Просто и правдиво описывают дети, оставшиеся в Москве, тяжелые будни зимы 1941 г. Вот что пишет ученица 7-го класса 29-й школы Оксана Собчук:

«Зима 1941 г. Холодная была зима в этот год. Холодная, неприятная. Вначале наш дом еще отапливался, горел свет. Жизнь походила немного на нормальную. С января отопление прекратилось, в комнате наступил нестерпимый холод. Я каждый день ходила на занятия в группу, где тоже было холодно. В это время мою маму взяли в госпиталь, и мы остались жить в доме втроем: я, мой двухлетний братик и кот Барсик. Забыла золотых рыбок, оставшихся в живых. Мне одной надо было спасать все эти живые существа от холода и голода. Уходя на занятия, я укладывала моего брата в постель и опускала маскировочные занавески. Рыбок в аквариуме укутывала одеялом. Барсик лежал в подушках. Хозяйка же брала несколько книжек и шла заниматься наукой. Признаться откровенно, волновалась я очень, не замерзла бы вся эта живность, пока меня нет. После занятий домой не иду, а лечу и застаю такую картину: кот Барсик лежит под одеялом с Валериком. Наказание коту было введено за это нарушение внутреннего распорядка не человечье, а кошачье. Аквариум с рыбками совсем примерз, но рыбы остались живы. Всю эту ораву надо кормить. Обед скромный. Мы ничего не варили: было не из чего и не на чем. Садились на диван один около другого и получали по порции хлеба. Каждый день походил на другой, и так дожили мы до весны. И никто не замерз до смерти. Я закончила занятия в группе и начала сдавать экзамены.»

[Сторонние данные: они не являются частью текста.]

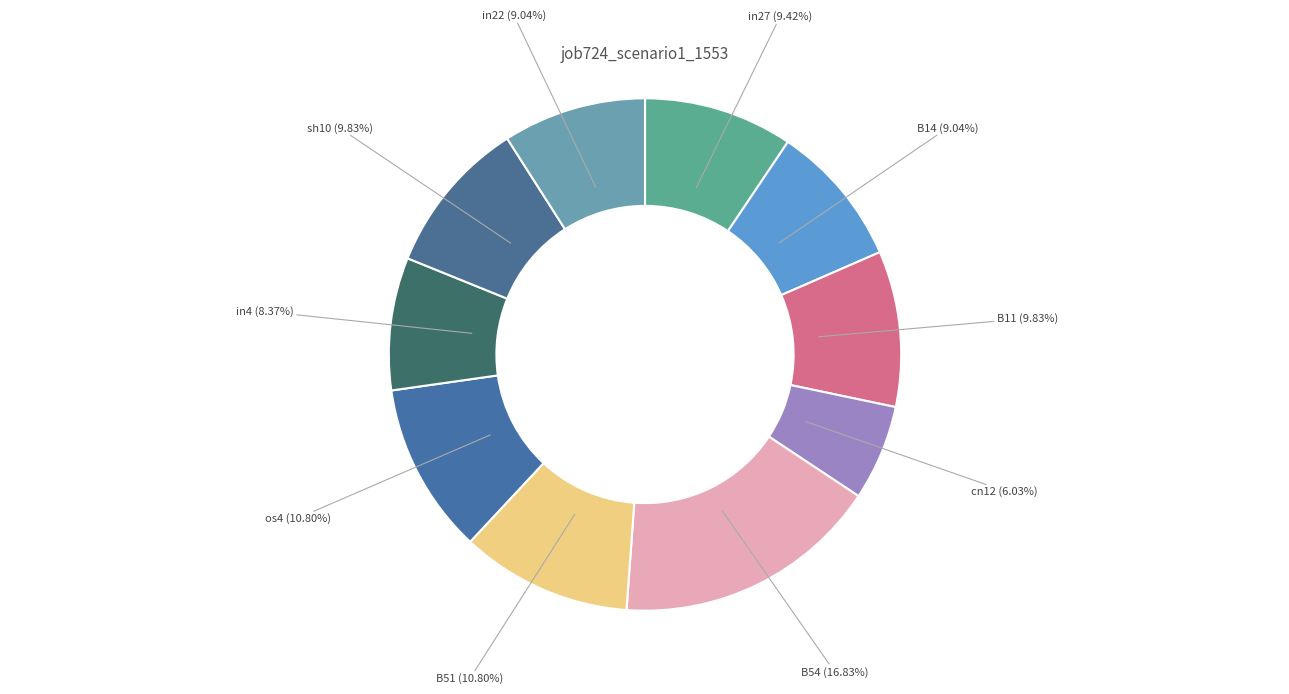

How many slices are in this pie chart?

10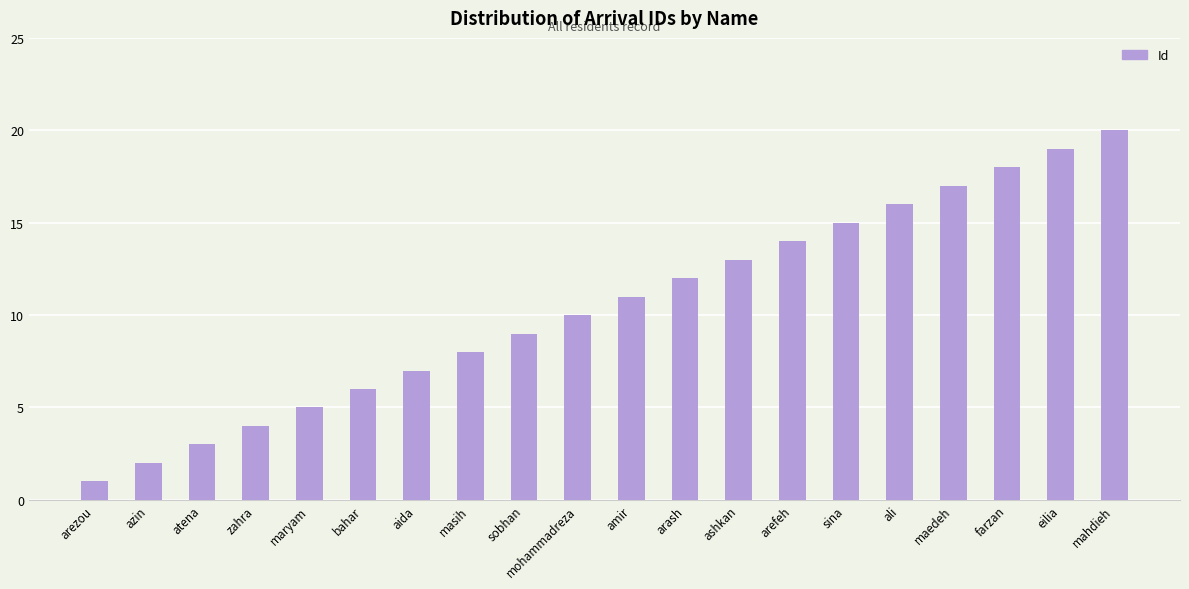

What is the greatest value displayed?

20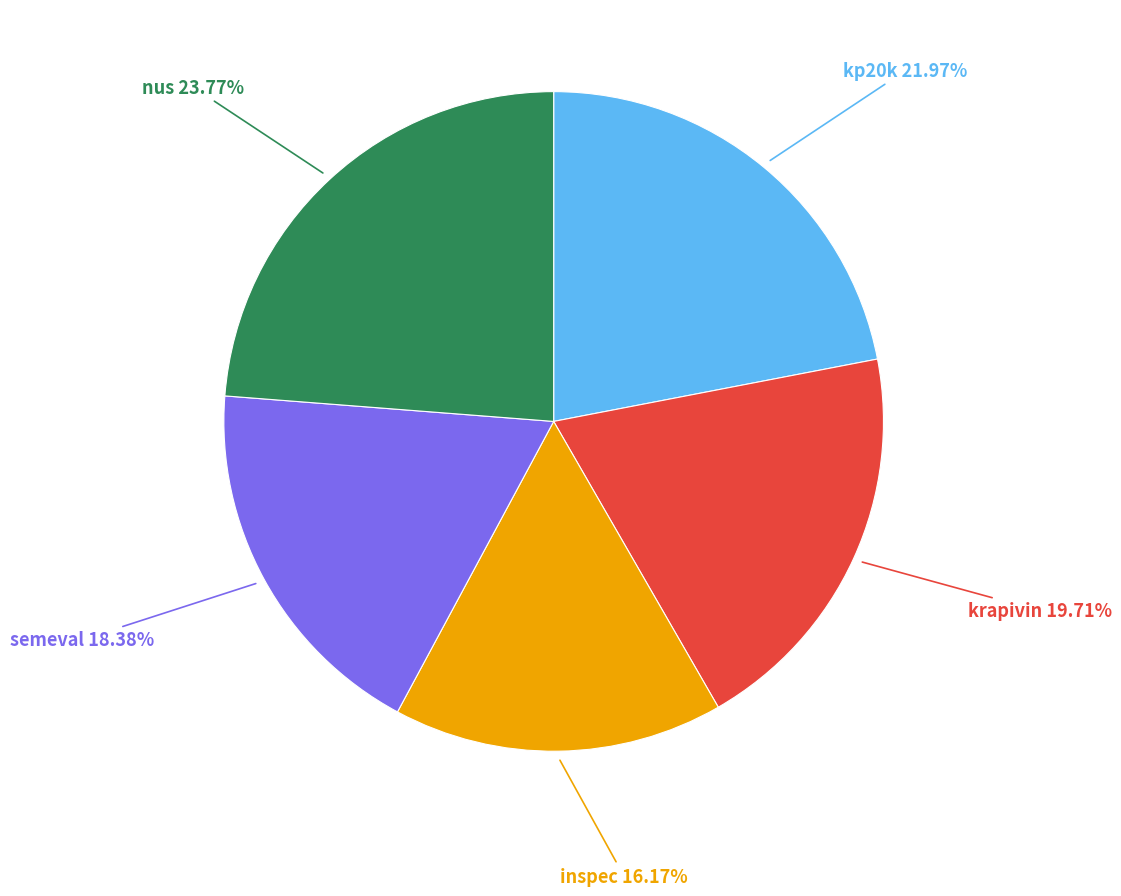

Is there any slice that represents more than half of the pie?

No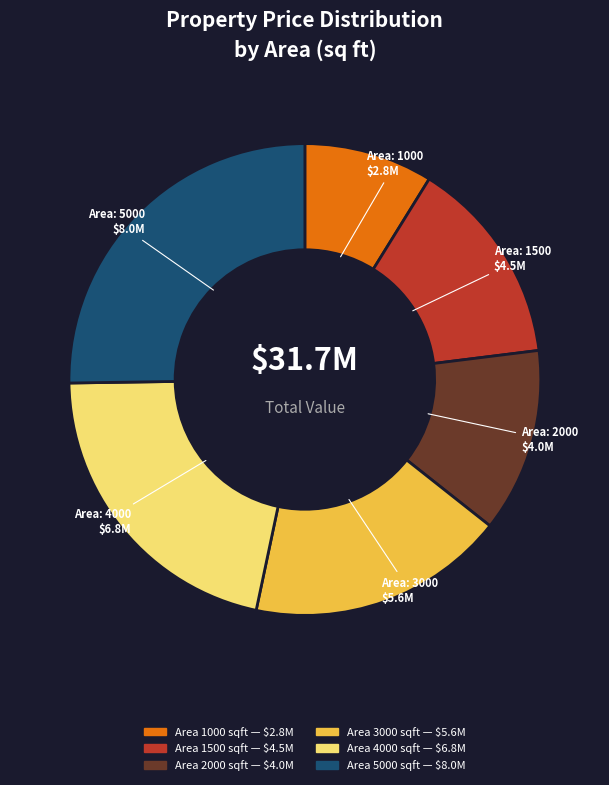

Is there any slice that represents more than half of the pie?

No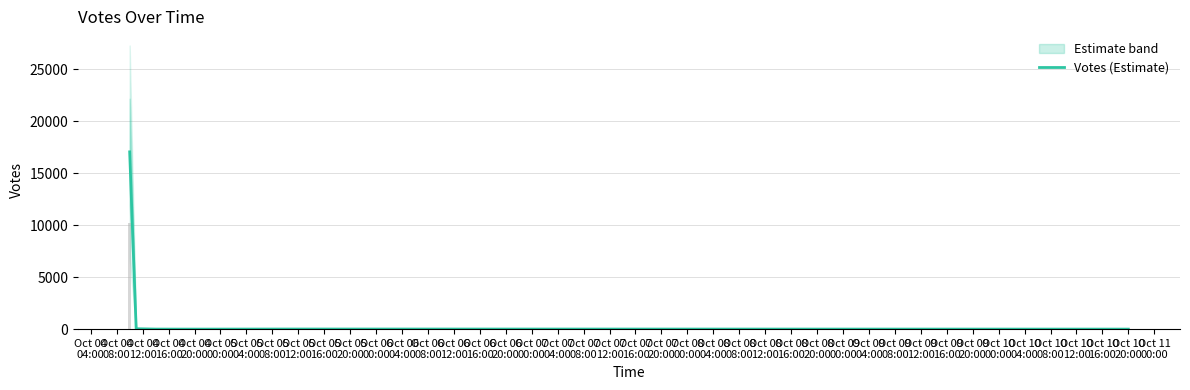

Which category has the lowest value across all series?

Oct 04
20:00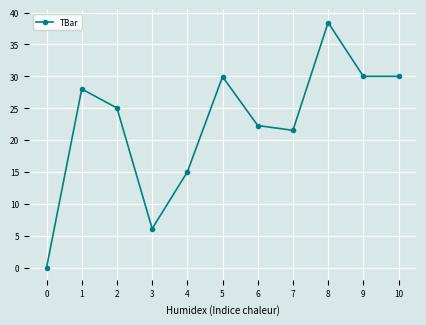

At which category does the data reach its first local valley?

3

Из работы ученика 7-го класса 29-й школы Опарина Игоря:

«Зима 1941/42 г. Страна переживала тяжелые дни. Враг стоял у ворот Москвы. К Москве тянулись эшелоны с войсками, с боеприпасами для армии. Продовольствие, топливо и все другое, нужное для населения, в город приходило в небольшом количестве. Дома стояли темные, неотапливаемые, с выбитыми окнами от взрывных волн вражеских фугасок. Люди в комнатах сидели в шубах, валенках, перчатках и изредка выходили на улицу немного пройтись. В комнатах было от 5 до 7 градусов. Электричество было выключено на всю зиму, и люди сидели в темноте, некоторые – с маленькими коптилками. Но эти люди были счастливцами для того времени. Газ в дома не подавался за отсутствием топлива. Жители пили холодную воду и ели хлеб, остальное если и было, то не на чем было его разогреть. В домах, где не было газа, выдавали керосин, но в таком малом количестве, что его не хватало и на половину месяца.

Не хватало жителям также и продовольствия. Но была возможность найти пропитание. В подмосковных колхозах после уборки капусты оставались зеленые листья. Они лежали подо льдом и снегом толщиной в 50 см. Они были мороженые, но люди брали их с удовольствием. Чтобы добыть себе эти листья, население затрачивало много труда. Люди вооружались топорами, лопатами, мешками, ломами и отправлялись на поиски. Ехали на трамваях, троллейбусах и на своих двоих – и приходили на поле, покрытое снегом. Поле все было покрыто черными точками, которые то и дело переходили с одного места на другое; как молекулы, двигались они по полю и изрывали его, как кроты, своими лопатами. По дороге, ведущей к полю, шла лавина народу, а с поля, счастливые и улыбающиеся, покрякивая под своей ношей, шли уже нарывшие себе на неделю пропитание люди.

Хотя люди и терпели такие лишения, но дух их не упал. Они верили, что Красная Армия, перешедшая в наступление, отбросит немцев и освободит голодающее, холодающее, но не потерявшее надежду на освобождение население. Так оно и случилось. Немцы были отброшены от Москвы на почтенное расстояние.»